[Items from a data source]
○ ○ ○ ○

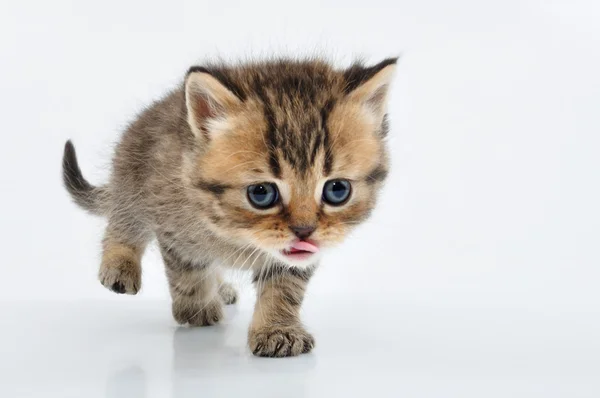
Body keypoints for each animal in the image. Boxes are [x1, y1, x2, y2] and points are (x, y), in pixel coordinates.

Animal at [63, 56, 396, 358]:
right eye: (261, 193)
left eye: (337, 190)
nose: (305, 231)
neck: (238, 236)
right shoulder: (172, 222)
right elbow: (189, 271)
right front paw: (196, 308)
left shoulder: (293, 259)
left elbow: (285, 287)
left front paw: (277, 329)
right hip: (131, 176)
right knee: (123, 221)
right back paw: (119, 266)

○ ○ ○ ○

**What to work on**
From the data above, copy out every line with the string "right" in it.

**Final answer**
right eye: (261, 193)
right shoulder: (172, 222)
right elbow: (189, 271)
right front paw: (196, 308)
right hip: (131, 176)
right knee: (123, 221)
right back paw: (119, 266)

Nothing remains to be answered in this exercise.